By James H. Keil | July 2010 Vol. 237 No. 7

Construction in the gas pipeline industry ranks among the riskiest undertakings of any in the energy business, or, arguably, of any industry. There are many risks associated with all phases of the development and capture of new discoveries. These risks run the gamut from discovery and acquisition of the reserve itself, permitting, financing, including the resolution of partnership questions, to design and construction of gas capture and transport. From any perspective, the business itself is fast-paced. Opportunities, when they arise, must be dealt with quickly, in order to gain or maintain a competitive edge.

By its very nature, the question of a competitive edge drives risk. Yet, it also provides substantial reward to those who can successfully navigate the obstacles, and remain focused on a clear and achievable goal. Defining what is clear and achievable is often the most difficult, most onerous, and most expensive activity.

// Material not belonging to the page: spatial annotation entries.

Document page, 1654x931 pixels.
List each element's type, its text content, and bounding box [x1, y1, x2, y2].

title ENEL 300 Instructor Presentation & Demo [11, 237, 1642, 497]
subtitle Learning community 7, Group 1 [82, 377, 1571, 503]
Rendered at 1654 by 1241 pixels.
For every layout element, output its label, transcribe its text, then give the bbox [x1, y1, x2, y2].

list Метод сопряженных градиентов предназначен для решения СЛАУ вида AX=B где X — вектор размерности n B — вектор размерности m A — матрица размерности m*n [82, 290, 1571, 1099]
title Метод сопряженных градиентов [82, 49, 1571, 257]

More often than not, new discoveries require the cooperation of partners to bring the product to market. Working relationships historically are established through a variety of methods, and usually include more than a single entity as concept driver. This aggregation of entities in whatever form, in and of itself, often creates additional risk pressures on contract vehicles selected. These relationships might include partnerships, acquisitions, joint ventures or other legal constructs, sometimes with international components, and there is always time pressure on making the pieces fit.

Add to that the financial, environmental, and other regulatory patchworks which must be navigated successfully, the acquisition and confirmation of clear land rights, all of which in today’s world are closely observed and monitored by property abutters, labor and industry groups, politicians or others with powerful voices, and it is easy to understand some of the risk associated with development and construction in the pipeline industry.

The risk clock ticks continuously in the gas pipeline development industry. Time commitments must be upheld on all phases of product development, or investment milestones will not be met, and these pressures must be closely managed in order to keep costs under control. Failures can be devastating.

Perhaps more critical than the development risks may be the risks involved with the design and construction phases. This is why contract delivery systems are experimented with so frequently, with results ranging from very good to extremely poor, depending upon how well risk potentials were identified and mitigated before the work commenced.

Projects involving natural gas development come in spurts as producers scramble to increase capacity in order to capitalize on new discoveries. This congregating of projects puts further strain on an industry which is forced to rely heavily on a small group of designers possessing the specific engineering experience and skill required. This small group of designers is often hard put to keep up with the demand, especially for large development initiatives.

There is an even smaller group of constructors who have (1) the industry knowledge and experience necessary to deliver, (2) the financial wherewithal to carry the load of construction costs, (3) equipment (keeping in mind that most of the equipment is highly specialized for the gas pipeline construction industry), (4) manpower availability to meet the schedule demands, and (5) a willingness to attempt to earn a reward by accepting the risks in this industry.